C. Introduce the passage as the memories of a boy who went to an English preparatory school. Distribute it, and ask the students to follow as you read it, then to look through it themselves and write down a word which summarises the writer's attitude to his own schooldays.

D. The best answer, as the students should have no difficulty in recog- nising, is disgust. Write it on the board and establish that all the students know what it means. Go on from here to the comprehension exercise.

Whoever writes of his schooldays must beware of exaggeration and self-pity. I do not claim that I was a martyr or that St. Cyprian's was a sort of Dotheboys Hall. But I should be falsifying my own memories if I did not record that they are largely memories of disgust.. The overcrowded, underfed, underwashed life that we led was disgusting, as I recall it. If I shut my eyes and say 'school', it is of course the physical surroundings that first come back to me: the flat playing field with its cricket pavilion and the little shed by the rifle- range, the draughty dormitories, the dusty, splintery passages, the square of asphalt in front of the gymnasium, the raw-looking pinewood chapel at the back.

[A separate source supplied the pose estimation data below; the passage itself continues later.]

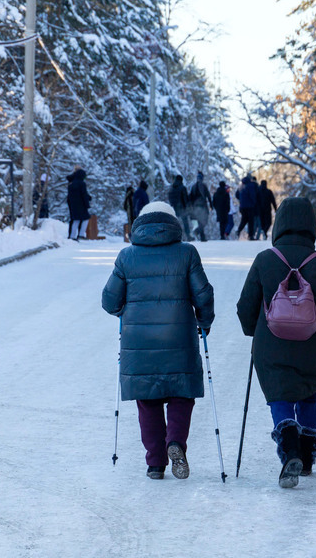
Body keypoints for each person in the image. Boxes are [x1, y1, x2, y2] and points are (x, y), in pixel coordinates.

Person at [236, 197, 316, 488]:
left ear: (280, 226)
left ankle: (289, 447)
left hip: (271, 342)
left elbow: (245, 305)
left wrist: (252, 330)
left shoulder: (265, 259)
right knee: (309, 391)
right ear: (311, 227)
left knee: (279, 394)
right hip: (314, 344)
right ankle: (308, 457)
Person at [102, 201, 215, 480]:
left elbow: (108, 301)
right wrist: (205, 321)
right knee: (181, 392)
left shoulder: (126, 256)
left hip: (139, 341)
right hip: (179, 336)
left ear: (141, 223)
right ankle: (175, 441)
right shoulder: (187, 253)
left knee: (148, 400)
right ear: (172, 223)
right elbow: (203, 295)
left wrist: (124, 313)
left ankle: (155, 463)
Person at [66, 168, 91, 240]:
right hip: (81, 204)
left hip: (73, 205)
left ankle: (72, 236)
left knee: (76, 220)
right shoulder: (82, 184)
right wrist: (87, 204)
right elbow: (84, 194)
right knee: (86, 218)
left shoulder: (71, 184)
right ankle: (81, 234)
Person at [189, 171, 213, 241]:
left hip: (195, 207)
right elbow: (208, 196)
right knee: (204, 221)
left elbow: (190, 197)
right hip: (203, 206)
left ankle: (202, 237)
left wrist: (191, 207)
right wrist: (211, 205)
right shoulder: (204, 185)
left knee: (200, 221)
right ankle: (197, 231)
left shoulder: (193, 186)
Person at [168, 175, 192, 241]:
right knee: (185, 223)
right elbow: (185, 199)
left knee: (175, 224)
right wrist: (187, 207)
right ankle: (188, 236)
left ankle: (173, 238)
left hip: (174, 209)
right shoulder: (182, 188)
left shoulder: (171, 188)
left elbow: (170, 198)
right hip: (182, 209)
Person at [235, 175, 259, 240]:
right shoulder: (250, 185)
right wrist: (254, 202)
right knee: (251, 221)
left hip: (242, 207)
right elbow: (252, 195)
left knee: (244, 219)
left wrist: (242, 200)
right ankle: (250, 236)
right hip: (250, 206)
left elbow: (236, 195)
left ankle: (238, 230)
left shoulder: (241, 186)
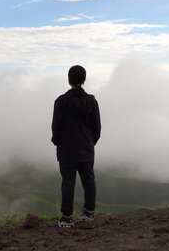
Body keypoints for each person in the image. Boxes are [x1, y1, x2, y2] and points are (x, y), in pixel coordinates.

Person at [51, 65, 101, 228]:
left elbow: (56, 127)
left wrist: (58, 142)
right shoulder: (92, 101)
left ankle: (66, 218)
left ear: (69, 79)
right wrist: (90, 142)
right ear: (84, 79)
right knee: (89, 180)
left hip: (67, 149)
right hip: (86, 147)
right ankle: (89, 213)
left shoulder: (61, 101)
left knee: (68, 182)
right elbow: (97, 128)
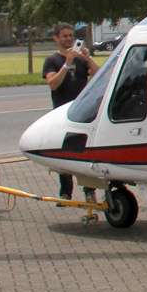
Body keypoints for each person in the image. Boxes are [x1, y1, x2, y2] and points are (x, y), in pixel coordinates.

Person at [42, 22, 94, 200]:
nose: (69, 39)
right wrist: (66, 64)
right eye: (65, 36)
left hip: (83, 113)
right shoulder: (51, 61)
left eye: (71, 36)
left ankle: (89, 191)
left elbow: (99, 75)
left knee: (84, 153)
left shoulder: (80, 59)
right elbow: (53, 84)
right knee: (63, 154)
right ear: (56, 38)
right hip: (61, 113)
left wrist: (88, 59)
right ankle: (65, 193)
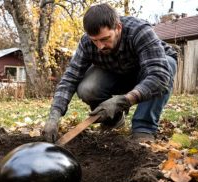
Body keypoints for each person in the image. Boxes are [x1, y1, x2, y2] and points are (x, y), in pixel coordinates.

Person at [43, 3, 177, 143]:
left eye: (105, 39)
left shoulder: (139, 31)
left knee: (168, 65)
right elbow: (70, 78)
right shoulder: (87, 43)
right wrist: (54, 115)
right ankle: (113, 120)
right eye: (95, 40)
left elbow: (159, 76)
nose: (100, 46)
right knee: (87, 88)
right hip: (116, 73)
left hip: (148, 72)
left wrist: (124, 101)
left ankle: (144, 128)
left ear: (118, 27)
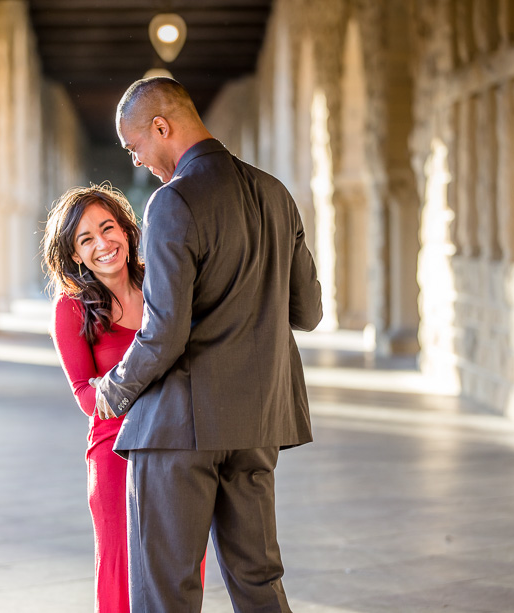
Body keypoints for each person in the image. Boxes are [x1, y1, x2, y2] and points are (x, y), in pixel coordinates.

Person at [93, 77, 323, 612]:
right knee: (258, 580)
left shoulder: (171, 203)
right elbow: (307, 313)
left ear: (161, 126)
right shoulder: (276, 194)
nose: (139, 162)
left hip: (179, 428)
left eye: (136, 148)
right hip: (259, 421)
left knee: (165, 589)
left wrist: (115, 388)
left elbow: (164, 330)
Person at [42, 184, 145, 613]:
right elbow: (86, 395)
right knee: (120, 566)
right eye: (87, 239)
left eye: (108, 228)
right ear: (75, 255)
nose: (103, 244)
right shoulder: (71, 308)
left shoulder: (161, 281)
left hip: (177, 442)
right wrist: (146, 375)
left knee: (181, 561)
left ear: (125, 228)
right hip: (115, 450)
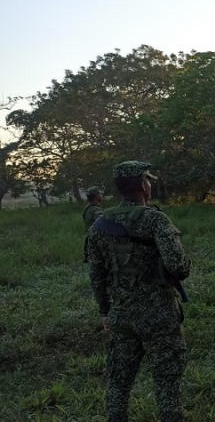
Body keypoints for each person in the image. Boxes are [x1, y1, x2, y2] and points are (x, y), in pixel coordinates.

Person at [86, 161, 192, 422]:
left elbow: (96, 276)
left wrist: (105, 311)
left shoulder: (99, 224)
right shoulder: (155, 219)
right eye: (149, 180)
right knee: (167, 380)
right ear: (143, 186)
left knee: (118, 380)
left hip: (120, 314)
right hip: (158, 313)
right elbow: (179, 267)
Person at [83, 186, 104, 263]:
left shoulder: (87, 209)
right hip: (97, 243)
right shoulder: (96, 209)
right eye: (100, 194)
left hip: (90, 241)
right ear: (96, 196)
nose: (102, 195)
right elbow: (103, 224)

And at almost every point some filthy detail intrudes itself. For example, there were the pewter bowls out of which we had our porridge. They had over-hanging rims, and under the rims there were accumulations of sour porridge, which could be flaked off in long strips. The porridge itself, too, contained more lumps, hairs, and unexplained black things than one would have thought possible, unless someone were putting them there on purpose. It was never safe to start on that porridge without investigating it first. And then there was the slimy water of the plunge bath - it was twelve or fifteen feet long, the whole school was supposed to go into it every morning, and I doubt whether the water was changed at all frequently - and the always-damp towels with their cheesy smell. And the sweaty smell of the changing room with its greasy basins, and giving on this, the row of filthy dilapidated lavatories, which had no fastenings of any kind on the doors, so that whenever you were sitting There someone was sure to come crashing in. It is not easy for me to think of my schooldays without seeming to breathe in a whiff of something cold and evil-smelling - a sort of compound of sweaty stockings, dirty towels, faecal smells blowing along corridors, forks with old food between the prongs, neck-of-mutton stew, and the banging doors of the lavatories and the echoing chamber pots in the dormitories

Comprehension

1. What is the first thing he remembers about his school?

2. What disgusted him about his life there?

3. What was wrong with the porridge bowls?

4. Why did he have to examine the porridge before eating it?

5. What was wrong with the plunge bath?

6. How often were the towels laundered?

7. What does he remember about the changing room?

8. Why didn't he like using the lavatories?

9. What sounds and smells does he particularly remember?

The rest of the time available should be spent by allowing the students to react imaginatively to the passage they have read. Put the following questions on the board, and ask the students to discuss them, dividing them into groups of two or three.

1. What kind of child do you think this boy is?

2. How do you think he appeared to his friends?

Help students who appear to be having difficulty, especially by asking them to try and focus on details, as the writer himself does. For example, how did he eat? Did he pick at his food or eat it greedily? Was he an untidy boy? Did he work hard? Did he enjoy hearing or telling dirty jokes? Get the students to build up a picture in their minds and then to write a passage entitled "How I remember George Orwell". (The passage is taken from Orwell's reminiscences of his schooldays in Such, such were the joys.. but the students should not be told until this point is reached).

Follow-up

If you wish to set homework, ask the students to write a paragraph on Their own school days, either following Orwell's model, or using the third person and focusing on external details that other boys might have noticed. When going over this work, stress the difference between what can be revealed in first-person narrative, and discuss with the students the contents in which one or the other might be more effective.